LISTING start
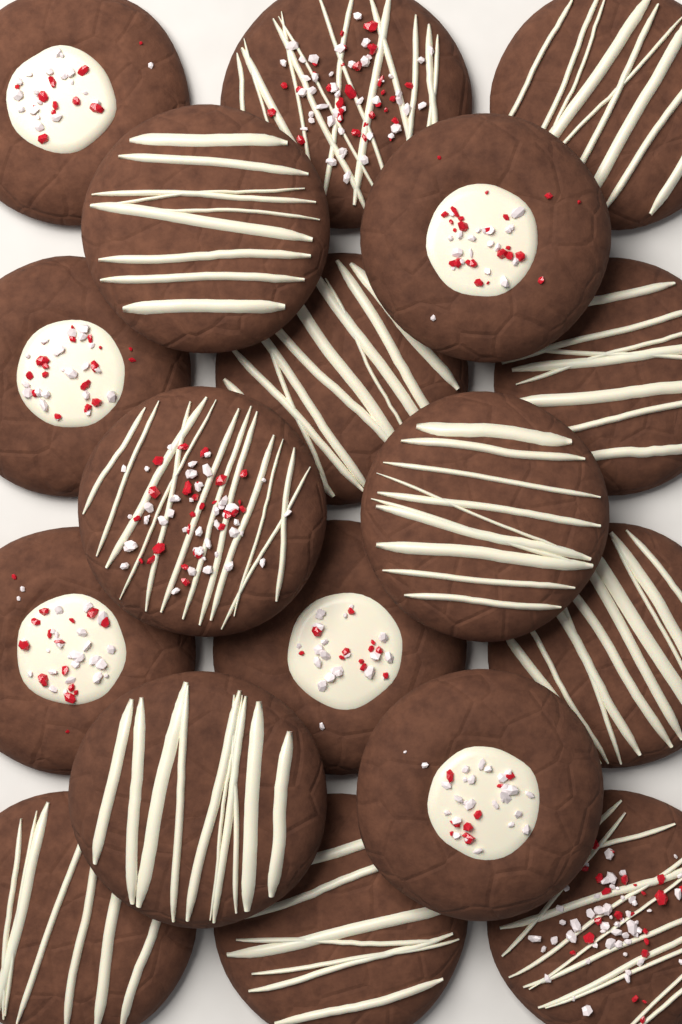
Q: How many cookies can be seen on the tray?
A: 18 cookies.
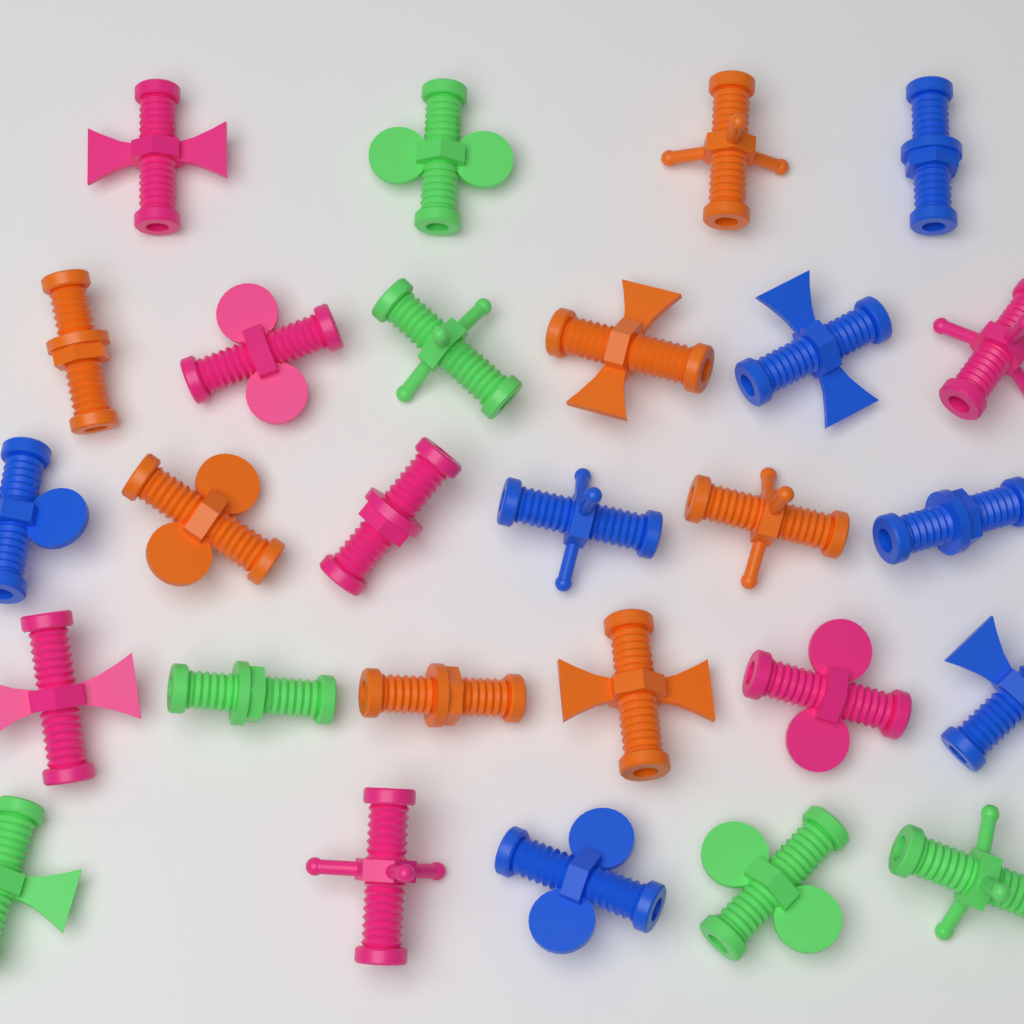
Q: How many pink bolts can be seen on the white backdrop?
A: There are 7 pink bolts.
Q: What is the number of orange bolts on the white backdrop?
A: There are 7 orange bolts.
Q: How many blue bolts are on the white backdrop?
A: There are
LISTING end
TASK BRIEF: Rewrite every line of the entries above, replacing "backdrop" with "background" and changing nothing else, and omit the pictures from your version.

THE REPLY:
Q: How many cookies can be seen on the tray?
A: 18 cookies.
Q: How many pink bolts can be seen on the white background?
A: There are 7 pink bolts.
Q: What is the number of orange bolts on the white background?
A: There are 7 orange bolts.
Q: How many blue bolts are on the white background?
A: There are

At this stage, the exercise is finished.